Regarding The Palace Theater, I remember my younger brother Bob and I being dropped off there by my parents to see matinees of "The Shaggy Dog" (apparently, if the internet is to be trusted, in 1959) and "The Absent-Minded Professor" (apparently in 1961). The place was packed with kids, and given the size of that auditorium, that was indeed a lot of screaming kids. It was no wonder that the parents took a pass on accompanying us, and preferred to just pick us up after the show. Ah, flubber! What a concept.
I also had my first-ever date at the Palace Theater. Again a matinee, this time it was "My Fair Lady," and my own fair lady that day was classmate Marcia Spanner.
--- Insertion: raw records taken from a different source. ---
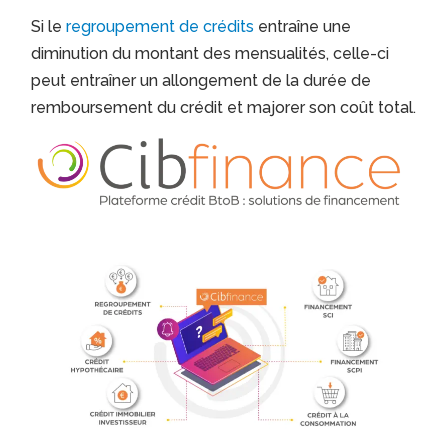
Si le
regroupement de crédits
entraîne une
diminution du montant des mensualités, celle-ci
peut entraîner un allongement de la durée de
remboursement du crédit et majorer son coût total.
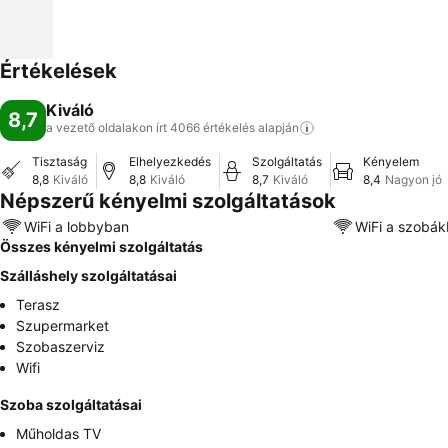
Értékelések
Kiváló
8,7
a vezető oldalakon írt 4066 értékelés
alapján
Tisztaság
Elhelyezkedés
Szolgáltatás
Kényelem
8,8
Kiváló
8,8
Kiváló
8,7
Kiváló
8,4
Nagyon jó
Népszerű kényelmi szolgáltatások
WiFi a lobbyban
WiFi a szobá
Összes kényelmi szolgáltatás
Szálláshely szolgáltatásai
Terasz
Szupermarket
Szobaszerviz
Wifi
Szoba szolgáltatásai
Műholdas TV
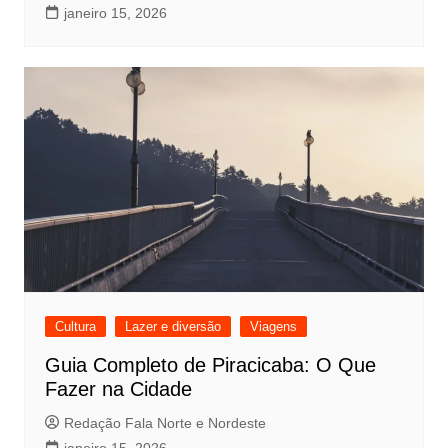
janeiro 15, 2026
Cultura
Lazer e diversão
Viagens
Guia Completo de Piracicaba: O Que
Fazer na Cidade
Redação Fala Norte e Nordeste
janeiro 15, 2026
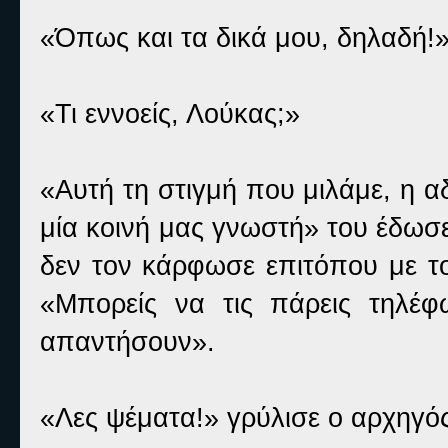
«Όπως και τα δικά μου, δηλαδή!
«Τι εννοείς, Λούκας;»
«Αυτή τη στιγμή που μιλάμε, η α
μία κοινή μας γνωστή» του έδωσε
δεν τον κάρφωσε επιτόπου με το
«Μπορείς να τις πάρεις τηλέ
απαντήσουν».
«Λες ψέματα!» γρύλισε ο αρχηγ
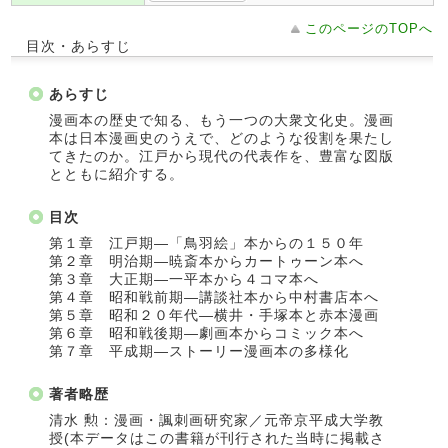
このページのTOPへ
目次・あらすじ
あらすじ
漫画本の歴史で知る、もう一つの大衆文化史。漫画
本は日本漫画史のうえで、どのような役割を果たし
てきたのか。江戸から現代の代表作を、豊富な図版
とともに紹介する。
目次
第１章 江戸期―「鳥羽絵」本からの１５０年
第２章 明治期―暁斎本からカートゥーン本へ
第３章 大正期―一平本から４コマ本へ
第４章 昭和戦前期―講談社本から中村書店本へ
第５章 昭和２０年代―横井・手塚本と赤本漫画
第６章 昭和戦後期―劇画本からコミック本へ
第７章 平成期―ストーリー漫画本の多様化
著者略歴
清水 勲：漫画・諷刺画研究家／元帝京平成大学教
授(本データはこの書籍が刊行された当時に掲載さ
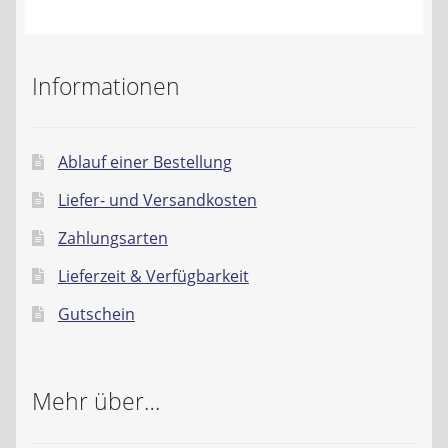
Kontakt
AGB
Informationen
Widerrufsbelehrung
Ablauf einer Bestellung
Datenschutzerklärung
Liefer- und Versandkosten
Impressum
Zahlungsarten
Lieferzeit & Verfügbarkeit
Gutschein
Mehr über…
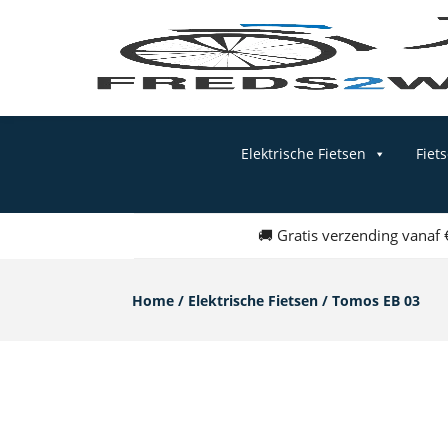
Elektrische Fietsen
Fiet
🚚 Gratis verzending vanaf
Home
/
Elektrische Fietsen
/ Tomos EB 03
This would have been in 1965, and since the film came out in '64, I suppose Fred is correct in saying the original run would have been at the Hunts Cinestage, and was probably in re-release the following year at the Palace. But it might as well have been "The Absent-Minded Professor," for I was as flubberingly clueless as Fred McMurray, as I awkwardly sat next to Marcia wondering if I should dare touch her hand, but instead just reached for the popcorn as the rain in Spain fell mainly on the plain.